*WORK TASK*
Retype the items word for word, starting from the very first line and ending with the line that contains "At how many categories does at least one series exceed 6?", including that line.

------------------------------------------------------------------------

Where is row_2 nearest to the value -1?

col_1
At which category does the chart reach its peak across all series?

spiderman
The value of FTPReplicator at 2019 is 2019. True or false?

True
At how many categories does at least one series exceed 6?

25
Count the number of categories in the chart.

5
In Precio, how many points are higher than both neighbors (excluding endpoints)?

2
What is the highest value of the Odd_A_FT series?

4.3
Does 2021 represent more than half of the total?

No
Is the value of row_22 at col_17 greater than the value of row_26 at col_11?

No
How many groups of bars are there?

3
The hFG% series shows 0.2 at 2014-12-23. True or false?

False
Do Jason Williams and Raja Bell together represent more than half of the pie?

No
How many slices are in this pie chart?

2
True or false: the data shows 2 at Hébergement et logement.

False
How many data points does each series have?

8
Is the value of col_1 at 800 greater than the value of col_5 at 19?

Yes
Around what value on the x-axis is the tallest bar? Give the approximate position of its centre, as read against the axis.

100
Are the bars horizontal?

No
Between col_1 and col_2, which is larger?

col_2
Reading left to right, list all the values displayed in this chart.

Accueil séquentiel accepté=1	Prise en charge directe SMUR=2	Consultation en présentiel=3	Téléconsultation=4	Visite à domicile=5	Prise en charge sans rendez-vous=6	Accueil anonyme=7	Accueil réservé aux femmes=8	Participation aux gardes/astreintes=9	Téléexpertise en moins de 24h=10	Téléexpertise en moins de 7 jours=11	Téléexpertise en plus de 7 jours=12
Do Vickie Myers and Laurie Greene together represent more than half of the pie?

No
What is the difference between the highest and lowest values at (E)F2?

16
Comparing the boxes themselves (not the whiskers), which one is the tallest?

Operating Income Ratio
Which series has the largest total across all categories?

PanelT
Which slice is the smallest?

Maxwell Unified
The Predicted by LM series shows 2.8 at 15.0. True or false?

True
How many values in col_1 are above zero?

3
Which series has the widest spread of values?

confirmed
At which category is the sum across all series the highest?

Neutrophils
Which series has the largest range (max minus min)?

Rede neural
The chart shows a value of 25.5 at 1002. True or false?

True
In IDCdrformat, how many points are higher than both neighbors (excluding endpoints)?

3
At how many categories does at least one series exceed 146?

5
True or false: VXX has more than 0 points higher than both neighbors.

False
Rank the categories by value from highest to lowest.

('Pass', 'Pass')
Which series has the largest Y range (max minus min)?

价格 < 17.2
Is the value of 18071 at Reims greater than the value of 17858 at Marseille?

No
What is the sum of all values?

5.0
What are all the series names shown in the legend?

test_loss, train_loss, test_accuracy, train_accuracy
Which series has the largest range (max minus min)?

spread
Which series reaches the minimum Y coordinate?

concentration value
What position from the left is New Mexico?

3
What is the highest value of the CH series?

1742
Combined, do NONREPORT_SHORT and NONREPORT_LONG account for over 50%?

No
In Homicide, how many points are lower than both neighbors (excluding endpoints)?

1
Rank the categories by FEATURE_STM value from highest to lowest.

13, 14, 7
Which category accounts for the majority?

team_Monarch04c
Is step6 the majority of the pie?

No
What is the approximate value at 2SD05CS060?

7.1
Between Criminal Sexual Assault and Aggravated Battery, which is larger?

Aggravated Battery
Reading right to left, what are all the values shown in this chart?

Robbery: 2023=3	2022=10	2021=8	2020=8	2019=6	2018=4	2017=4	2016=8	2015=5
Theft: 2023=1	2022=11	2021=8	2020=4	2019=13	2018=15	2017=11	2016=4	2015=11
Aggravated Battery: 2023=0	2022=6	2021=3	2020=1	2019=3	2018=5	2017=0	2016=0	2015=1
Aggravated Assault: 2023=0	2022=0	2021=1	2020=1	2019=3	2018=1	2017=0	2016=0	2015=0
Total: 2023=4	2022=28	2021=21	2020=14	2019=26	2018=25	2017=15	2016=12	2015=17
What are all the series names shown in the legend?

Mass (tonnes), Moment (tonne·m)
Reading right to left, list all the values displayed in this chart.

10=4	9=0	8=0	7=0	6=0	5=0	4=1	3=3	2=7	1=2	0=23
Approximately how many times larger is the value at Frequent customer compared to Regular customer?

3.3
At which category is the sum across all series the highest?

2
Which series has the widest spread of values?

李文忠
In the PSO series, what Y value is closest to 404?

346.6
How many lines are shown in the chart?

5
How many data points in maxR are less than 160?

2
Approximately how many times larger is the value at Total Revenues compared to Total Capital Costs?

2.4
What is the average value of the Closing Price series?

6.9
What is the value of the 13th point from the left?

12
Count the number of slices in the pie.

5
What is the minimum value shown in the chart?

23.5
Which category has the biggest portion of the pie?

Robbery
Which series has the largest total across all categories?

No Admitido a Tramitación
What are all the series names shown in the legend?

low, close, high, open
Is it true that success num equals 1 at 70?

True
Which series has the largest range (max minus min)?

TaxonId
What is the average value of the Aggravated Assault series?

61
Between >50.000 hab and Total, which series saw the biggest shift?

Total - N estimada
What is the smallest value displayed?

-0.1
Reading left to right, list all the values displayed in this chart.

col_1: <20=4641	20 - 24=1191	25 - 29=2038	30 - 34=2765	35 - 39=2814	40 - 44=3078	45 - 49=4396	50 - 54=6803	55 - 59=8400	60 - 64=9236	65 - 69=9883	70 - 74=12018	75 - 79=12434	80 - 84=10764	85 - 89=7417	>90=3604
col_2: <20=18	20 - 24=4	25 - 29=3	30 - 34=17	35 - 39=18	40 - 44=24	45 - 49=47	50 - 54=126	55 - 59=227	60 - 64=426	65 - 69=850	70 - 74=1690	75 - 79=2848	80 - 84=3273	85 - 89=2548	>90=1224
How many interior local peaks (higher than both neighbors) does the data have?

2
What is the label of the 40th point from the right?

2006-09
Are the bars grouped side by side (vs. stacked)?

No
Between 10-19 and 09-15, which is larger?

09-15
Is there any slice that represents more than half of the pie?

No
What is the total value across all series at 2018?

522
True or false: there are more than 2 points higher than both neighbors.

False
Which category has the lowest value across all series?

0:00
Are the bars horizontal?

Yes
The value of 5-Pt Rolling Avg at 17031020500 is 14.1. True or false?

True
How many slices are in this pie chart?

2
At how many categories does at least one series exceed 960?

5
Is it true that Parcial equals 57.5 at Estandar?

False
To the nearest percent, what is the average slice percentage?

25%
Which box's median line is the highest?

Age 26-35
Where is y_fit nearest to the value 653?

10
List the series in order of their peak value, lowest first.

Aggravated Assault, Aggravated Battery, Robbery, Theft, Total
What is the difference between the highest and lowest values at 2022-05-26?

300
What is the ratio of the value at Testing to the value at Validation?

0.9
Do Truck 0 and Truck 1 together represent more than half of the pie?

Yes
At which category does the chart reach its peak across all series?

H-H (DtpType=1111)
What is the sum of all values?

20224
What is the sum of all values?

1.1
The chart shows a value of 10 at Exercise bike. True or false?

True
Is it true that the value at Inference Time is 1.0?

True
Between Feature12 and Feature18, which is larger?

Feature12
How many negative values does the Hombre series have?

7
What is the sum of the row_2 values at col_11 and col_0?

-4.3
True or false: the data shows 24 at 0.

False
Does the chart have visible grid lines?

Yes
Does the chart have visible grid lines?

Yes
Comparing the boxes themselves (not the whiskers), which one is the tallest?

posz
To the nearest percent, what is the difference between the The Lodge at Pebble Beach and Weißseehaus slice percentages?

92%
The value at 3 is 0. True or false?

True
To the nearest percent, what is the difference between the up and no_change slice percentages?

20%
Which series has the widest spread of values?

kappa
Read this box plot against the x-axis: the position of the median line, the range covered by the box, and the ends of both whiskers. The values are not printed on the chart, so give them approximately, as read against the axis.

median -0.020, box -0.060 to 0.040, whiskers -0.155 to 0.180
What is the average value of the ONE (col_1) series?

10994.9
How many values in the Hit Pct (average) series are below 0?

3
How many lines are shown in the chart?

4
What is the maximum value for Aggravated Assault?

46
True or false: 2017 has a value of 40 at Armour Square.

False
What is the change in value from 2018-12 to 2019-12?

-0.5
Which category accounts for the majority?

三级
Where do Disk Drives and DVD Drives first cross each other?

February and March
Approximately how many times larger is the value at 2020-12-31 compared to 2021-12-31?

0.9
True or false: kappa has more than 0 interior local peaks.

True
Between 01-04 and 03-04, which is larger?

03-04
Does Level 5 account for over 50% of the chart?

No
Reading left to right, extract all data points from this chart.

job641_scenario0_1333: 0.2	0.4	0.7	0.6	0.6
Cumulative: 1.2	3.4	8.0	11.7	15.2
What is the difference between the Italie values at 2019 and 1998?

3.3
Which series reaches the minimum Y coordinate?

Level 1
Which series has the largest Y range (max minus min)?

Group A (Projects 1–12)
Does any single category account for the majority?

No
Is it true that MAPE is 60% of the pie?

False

------------------------------------------------------------------------

*YOUR RESPONSE*
Where is row_2 nearest to the value -1?

col_1
At which category does the chart reach its peak across all series?

spiderman
The value of FTPReplicator at 2019 is 2019. True or false?

True
At how many categories does at least one series exceed 6?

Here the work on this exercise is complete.